[Items from a data source]
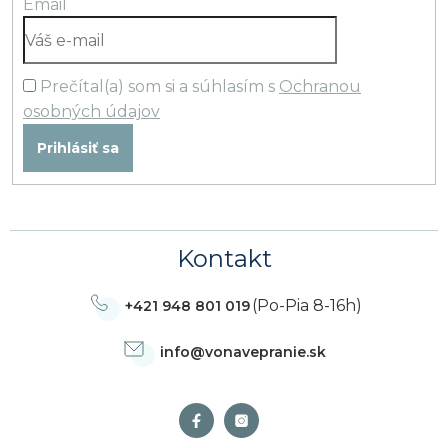
Email
Prečítal(a) som si a súhlasím s
Ochranou
osobných údajov
Prihlásiť sa
Kontakt
(Po-Pia 8-16h)
+421 948 801 019
info
@
vonavepranie.sk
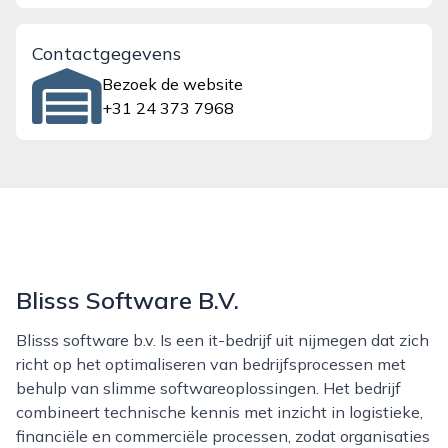
Contactgegevens
Bezoek de website
+31 24 373 7968
Blisss Software B.V.
Blisss software b.v. Is een it-bedrijf uit nijmegen dat zich
richt op het optimaliseren van bedrijfsprocessen met
behulp van slimme softwareoplossingen. Het bedrijf
combineert technische kennis met inzicht in logistieke,
financiële en commerciële processen, zodat organisaties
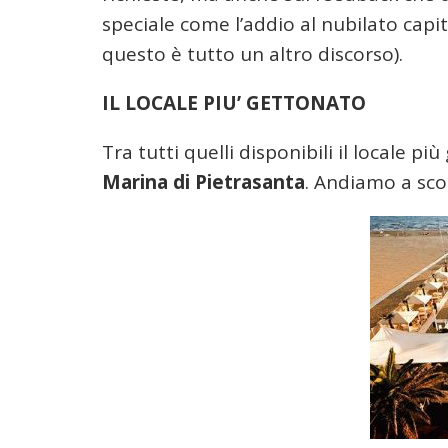
speciale come l’addio al nubilato capit
questo è tutto un altro discorso).
IL LOCALE PIU’ GETTONATO
Tra tutti quelli disponibili il locale p
Marina di Pietrasanta
. Andiamo a sco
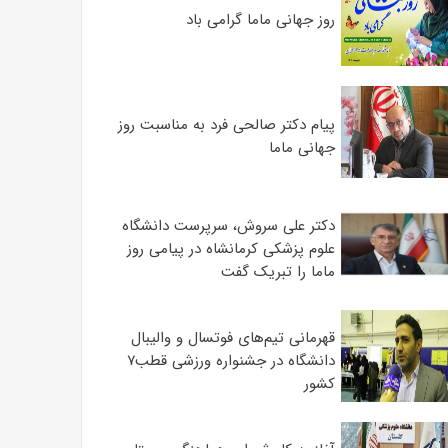
روز جهانی ماما گرامی باد
پیام دکتر صالحی فرد به مناسبت روز
جهانی ماما
دکتر علی سروش، سرپرست دانشگاه
علوم پزشکی کرمانشاه در پیامی روز
ماما را تبریک گفت
قهرمانی تیم‌های فوتسال و والیبال
دانشگاه در جشنواره ورزشی قطب۷
کشور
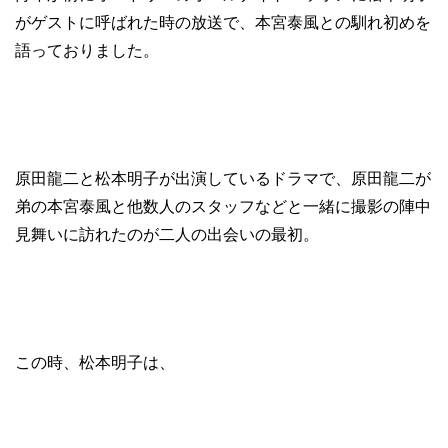
がゲストに呼ばれた時の放送で、本宮泰風との馴れ初めを
語っておりました。
原田龍二と松本明子が出演しているドラマで、原田龍二が
弟の本宮泰風と他数人のスタッフなどと一緒に撮影の陣中
見舞いに訪れたのが二人の出会いの最初。
この時、松本明子は、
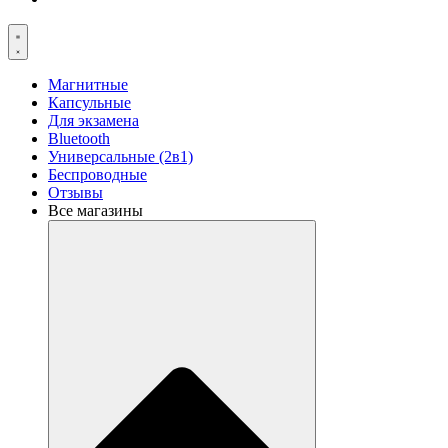
Магнитные
Капсульные
Для экзамена
Bluetooth
Универсальные (2в1)
Беспроводные
Отзывы
Все магазины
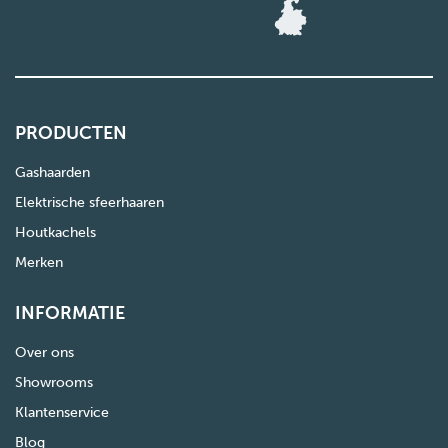
PRODUCTEN
Gashaarden
Elektrische sfeerhaaren
Houtkachels
Merken
INFORMATIE
Over ons
Showrooms
Klantenservice
Blog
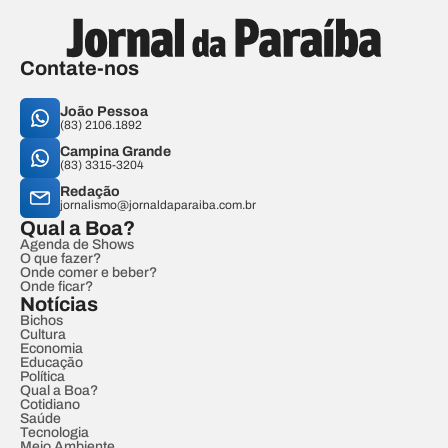
Contate-nos
João Pessoa
(83) 2106.1892
Campina Grande
(83) 3315-3204
Redação
jornalismo@jornaldaparaiba.com.br
Qual a Boa?
Agenda de Shows
O que fazer?
Onde comer e beber?
Onde ficar?
Notícias
Bichos
Cultura
Economia
Educação
Política
Qual a Boa?
Cotidiano
Saúde
Tecnologia
Meio Ambiente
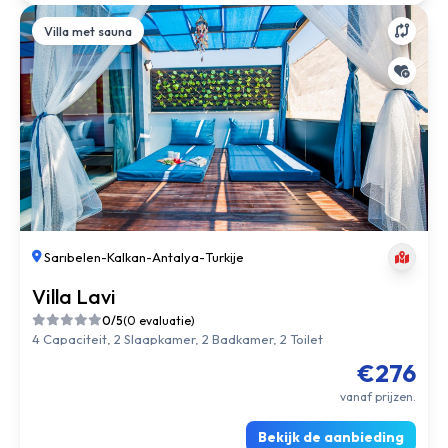
Villa met sauna
Sarıbelen
-
Kalkan
-
Antalya
-
Turkije
Villa Lavi
0/5
(0 evaluatie)
4 Capaciteit, 2 Slaapkamer, 2 Badkamer, 2 Toilet
€276
vanaf prijzen.
Bekijk de aanbieding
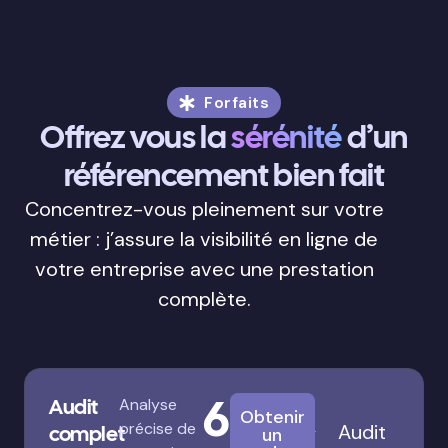
Forfaits
Offrez vous la
sérénité
d’un
référencement bien fait
Concentrez-vous pleinement sur votre
métier : j’assure la visibilité en ligne de
votre entreprise avec une prestation
complète.
680€
Audit
Analyse
Obtenir
précise de
Audit
complet
un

ASSIGNMENT: Working from the entries above, find every line in which the word "Blisss" occurs and copy it.

RESULT FOR THIS TASK:
Blisss Software B.V.
Blisss software b.v. Is een it-bedrijf uit nijmegen dat zich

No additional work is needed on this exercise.